Look through the data below. Collect every line where the word "named" occurs.
SOURCE MATERIAL section start
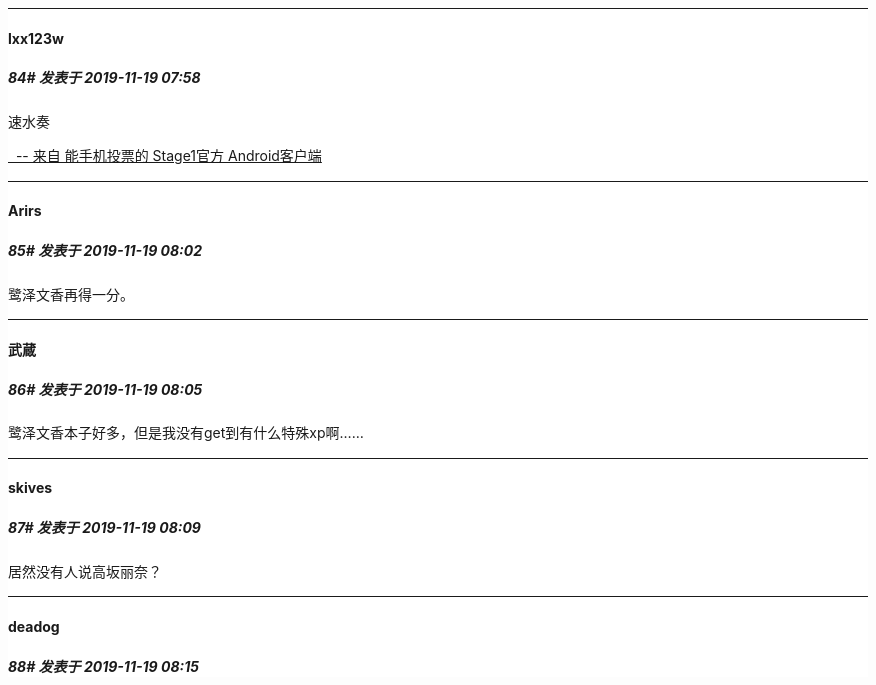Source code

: 

-----

####  lxx123w  
##### 84#       发表于 2019-11-19 07:58




速水奏

[  -- 来自 能手机投票的 Stage1官方 Android客户端](https://www.coolapk.com/apk/140634)







-----

####  Arirs  
##### 85#       发表于 2019-11-19 08:02




鹭泽文香再得一分。







-----

####  武蔵  
##### 86#       发表于 2019-11-19 08:05




鹭泽文香本子好多，但是我没有get到有什么特殊xp啊……







-----

####  skives  
##### 87#       发表于 2019-11-19 08:09




居然没有人说高坂丽奈？







-----

####  deadog  
##### 88#       发表于 2019-11-19 08:15
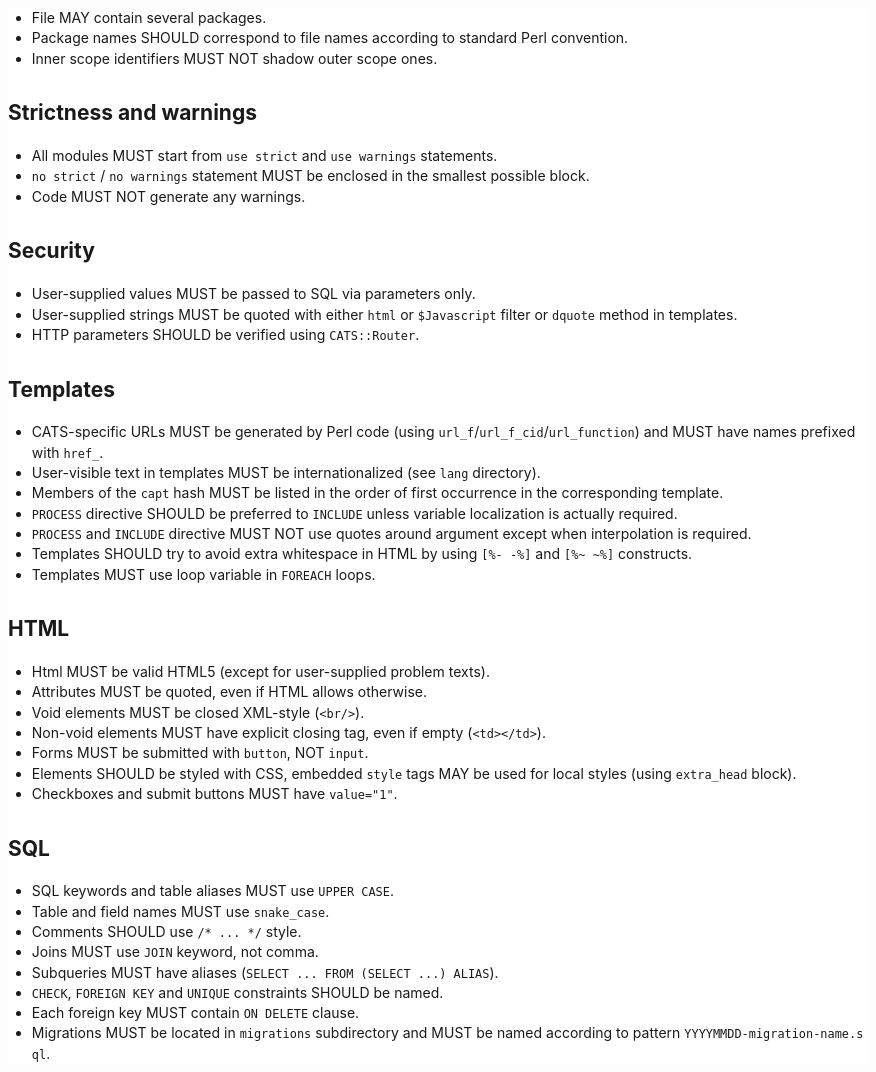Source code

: * File MAY contain several packages.
* Package names SHOULD correspond to file names according to standard Perl convention.
* Inner scope identifiers MUST NOT shadow outer scope ones.

## Strictness and warnings
* All modules MUST start from `use strict` and `use warnings` statements.
* `no strict` / `no warnings` statement MUST be enclosed in the smallest possible block.
* Code MUST NOT generate any warnings.

## Security
* User-supplied values MUST be passed to SQL via parameters only.
* User-supplied strings MUST be quoted with either `html` or `$Javascript` filter or `dquote` method in templates.
* HTTP parameters SHOULD be verified using `CATS::Router`.

## Templates
* CATS-specific URLs MUST be generated by Perl code (using `url_f`/`url_f_cid`/`url_function`) and MUST have names prefixed with `href_`.
* User-visible text in templates MUST be internationalized (see `lang` directory).
* Members of the `capt` hash MUST be listed in the order of first occurrence in the corresponding template.
* `PROCESS` directive SHOULD be preferred to `INCLUDE` unless variable localization is actually required.
* `PROCESS` and `INCLUDE` directive MUST NOT use quotes around argument except when interpolation is required.
* Templates SHOULD try to avoid extra whitespace in HTML by using `[%- -%]` and `[%~ ~%]` constructs.
* Templates MUST use loop variable in `FOREACH` loops.

## HTML
* Html MUST be valid HTML5 (except for user-supplied problem texts).
* Attributes MUST be quoted, even if HTML allows otherwise.
* Void elements MUST be closed XML-style (`<br/>`).
* Non-void elements MUST have explicit closing tag, even if empty (`<td></td>`).
* Forms MUST be submitted with `button`, NOT `input`.
* Elements SHOULD be styled with CSS, embedded `style` tags MAY be used for local styles (using `extra_head` block).
* Checkboxes and submit buttons MUST have `value="1"`.

## SQL
* SQL keywords and table aliases MUST use `UPPER CASE`.
* Table and field names MUST use `snake_case`.
* Comments SHOULD use `/* ... */` style.
* Joins MUST use `JOIN` keyword, not comma.
* Subqueries MUST have aliases (`SELECT ... FROM (SELECT ...) ALIAS`).
* `CHECK`, `FOREIGN KEY` and `UNIQUE` constraints SHOULD be named.
* Each foreign key MUST contain `ON DELETE` clause.
* Migrations MUST be located in `migrations` subdirectory and MUST be named according to pattern `YYYYMMDD-migration-name.sql`.
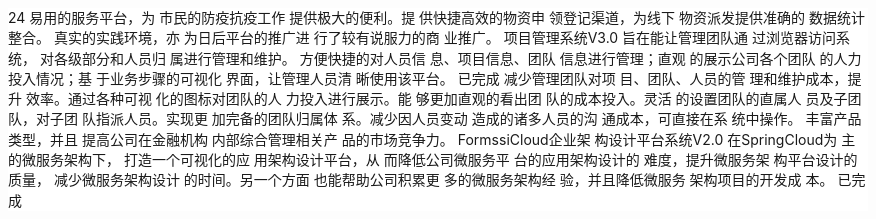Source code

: 24
易用的服务平台，为
市民的防疫抗疫工作
提供极大的便利。提
供快捷高效的物资申
领登记渠道，为线下
物资派发提供准确的
数据统计整合。
真实的实践环境，亦
为日后平台的推广进
行了较有说服力的商
业推广。
项目管理系统V3.0
旨在能让管理团队通
过浏览器访问系统，
对各级部分和人员归
属进行管理和维护。
方便快捷的对人员信
息、项目信息、团队
信息进行管理；直观
的展示公司各个团队
的人力投入情况；基
于业务步骤的可视化
界面，让管理人员清
晰使用该平台。
已完成
减少管理团队对项
目、团队、人员的管
理和维护成本，提升
效率。通过各种可视
化的图标对团队的人
力投入进行展示。能
够更加直观的看出团
队的成本投入。灵活
的设置团队的直属人
员及子团队，对子团
队指派人员。实现更
加完备的团队归属体
系。减少因人员变动
造成的诸多人员的沟
通成本，可直接在系
统中操作。
丰富产品类型，并且
提高公司在金融机构
内部综合管理相关产
品的市场竞争力。
FormssiCloud企业架
构设计平台系统V2.0
在SpringCloud为
主的微服务架构下，
打造一个可视化的应
用架构设计平台，从
而降低公司微服务平
台的应用架构设计的
难度，提升微服务架
构平台设计的质量，
减少微服务架构设计
的时间。另一个方面
也能帮助公司积累更
多的微服务架构经
验，并且降低微服务
架构项目的开发成
本。
已完成
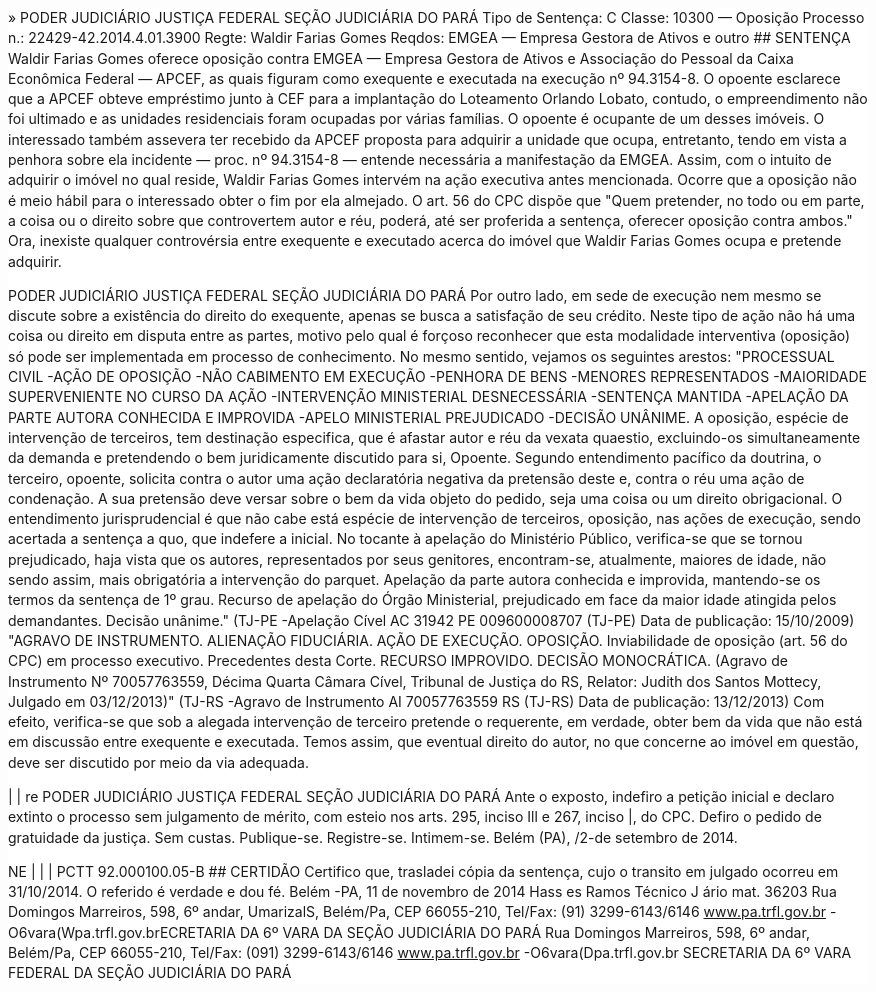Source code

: » PODER JUDICIÁRIO JUSTIÇA FEDERAL SEÇÃO JUDICIÁRIA DO PARÁ Tipo de Sentença: C Classe: 10300 — Oposição Processo n.: 22429-42.2014.4.01.3900 Regte: Waldir Farias Gomes Reqdos: EMGEA — Empresa Gestora de Ativos e outro ## SENTENÇA Waldir Farias Gomes oferece oposição contra EMGEA — Empresa Gestora de Ativos e Associação do Pessoal da Caixa Econômica Federal — APCEF, as quais figuram como exequente e executada na execução nº 94.3154-8. O opoente esclarece que a APCEF obteve empréstimo junto à CEF para a implantação do Loteamento Orlando Lobato, contudo, o empreendimento não foi ultimado e as unidades residenciais foram ocupadas por várias famílias. O opoente é ocupante de um desses imóveis. O interessado também assevera ter recebido da APCEF proposta para adquirir a unidade que ocupa, entretanto, tendo em vista a penhora sobre ela incidente — proc. nº 94.3154-8 — entende necessária a manifestação da EMGEA. Assim, com o intuito de adquirir o imóvel no qual reside, Waldir Farias Gomes intervém na ação executiva antes mencionada. Ocorre que a oposição não é meio hábil para o interessado obter o fim por ela almejado. O art. 56 do CPC dispõe que "Quem pretender, no todo ou em parte, a coisa ou o direito sobre que controvertem autor e réu, poderá, até ser proferida a sentença, oferecer oposição contra ambos." Ora, inexiste qualquer controvérsia entre exequente e executado acerca do imóvel que Waldir Farias Gomes ocupa e pretende adquirir.

PODER JUDICIÁRIO JUSTIÇA FEDERAL SEÇÃO JUDICIÁRIA DO PARÁ Por outro lado, em sede de execução nem mesmo se discute sobre a existência do direito do exequente, apenas se busca a satisfação de seu crédito. Neste tipo de ação não há uma coisa ou direito em disputa entre as partes, motivo pelo qual é forçoso reconhecer que esta modalidade interventiva (oposição) só pode ser implementada em processo de conhecimento. No mesmo sentido, vejamos os seguintes arestos: "PROCESSUAL CIVIL -AÇÃO DE OPOSIÇÃO -NÃO CABIMENTO EM EXECUÇÃO -PENHORA DE BENS -MENORES REPRESENTADOS -MAIORIDADE SUPERVENIENTE NO CURSO DA AÇÃO -INTERVENÇÃO MINISTERIAL DESNECESSÁRIA -SENTENÇA MANTIDA -APELAÇÃO DA PARTE AUTORA CONHECIDA E IMPROVIDA -APELO MINISTERIAL PREJUDICADO -DECISÃO UNÂNIME. A oposição, espécie de intervenção de terceiros, tem destinação especifica, que é afastar autor e réu da vexata quaestio, excluindo-os simultaneamente da demanda e pretendendo o bem juridicamente discutido para si, Opoente. Segundo entendimento pacífico da doutrina, o terceiro, opoente, solicita contra o autor uma ação declaratória negativa da pretensão deste e, contra o réu uma ação de condenação. A sua pretensão deve versar sobre o bem da vida objeto do pedido, seja uma coisa ou um direito obrigacional. O entendimento jurisprudencial é que não cabe está espécie de intervenção de terceiros, oposição, nas ações de execução, sendo acertada a sentença a quo, que indefere a inicial. No tocante à apelação do Ministério Público, verifica-se que se tornou prejudicado, haja vista que os autores, representados por seus genitores, encontram-se, atualmente, maiores de idade, não sendo assim, mais obrigatória a intervenção do parquet. Apelação da parte autora conhecida e improvida, mantendo-se os termos da sentença de 1º grau. Recurso de apelação do Órgão Ministerial, prejudicado em face da maior idade atingida pelos demandantes. Decisão unânime." (TJ-PE -Apelação Cível AC 31942 PE 009600008707 (TJ-PE) Data de publicação: 15/10/2009) "AGRAVO DE INSTRUMENTO. ALIENAÇÃO FIDUCIÁRIA. AÇÃO DE EXECUÇÃO. OPOSIÇÃO. Inviabilidade de oposição (art. 56 do CPC) em processo executivo. Precedentes desta Corte. RECURSO IMPROVIDO. DECISÃO MONOCRÁTICA. (Agravo de Instrumento Nº 70057763559, Décima Quarta Câmara Cível, Tribunal de Justiça do RS, Relator: Judith dos Santos Mottecy, Julgado em 03/12/2013)" (TJ-RS -Agravo de Instrumento AI 70057763559 RS (TJ-RS) Data de publicação: 13/12/2013) Com efeito, verifica-se que sob a alegada intervenção de terceiro pretende o requerente, em verdade, obter bem da vida que não está em discussão entre exequente e executada. Temos assim, que eventual direito do autor, no que concerne ao imóvel em questão, deve ser discutido por meio da via adequada.

| | re PODER JUDICIÁRIO JUSTIÇA FEDERAL SEÇÃO JUDICIÁRIA DO PARÁ Ante o exposto, indefiro a petição inicial e declaro extinto o processo sem julgamento de mérito, com esteio nos arts. 295, inciso Ill e 267, inciso |, do CPC. Defiro o pedido de gratuidade da justiça. Sem custas. Publique-se. Registre-se. Intimem-se. Belém (PA), /2-de setembro de 2014.

NE | | | PCTT 92.000100.05-B ## CERTIDÃO Certifico que, trasladei cópia da sentença, cujo o transito em julgado ocorreu em 31/10/2014. O referido é verdade e dou fé. Belém -PA, 11 de novembro de 2014 Hass es Ramos Técnico J ário mat. 36203 Rua Domingos Marreiros, 598, 6º andar, UmarizalS, Belém/Pa, CEP 66055-210, Tel/Fax: (91) 3299-6143/6146 www.pa.trfl.gov.br -O6vara(Wpa.trfl.gov.brECRETARIA DA 6º VARA DA SEÇÃO JUDICIÁRIA DO PARÁ Rua Domingos Marreiros, 598, 6º andar, Belém/Pa, CEP 66055-210, Tel/Fax: (091) 3299-6143/6146 www.pa.trfl.gov.br -O6vara(Dpa.trfl.gov.br SECRETARIA DA 6º VARA FEDERAL DA SEÇÃO JUDICIÁRIA DO PARÁ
SOURCE MATERIAL section end
**SOLUTION FOR THIS PROBLEM:**
* `CHECK`, `FOREIGN KEY` and `UNIQUE` constraints SHOULD be named.
* Migrations MUST be located in `migrations` subdirectory and MUST be named according to pattern `YYYYMMDD-migration-name.sql`.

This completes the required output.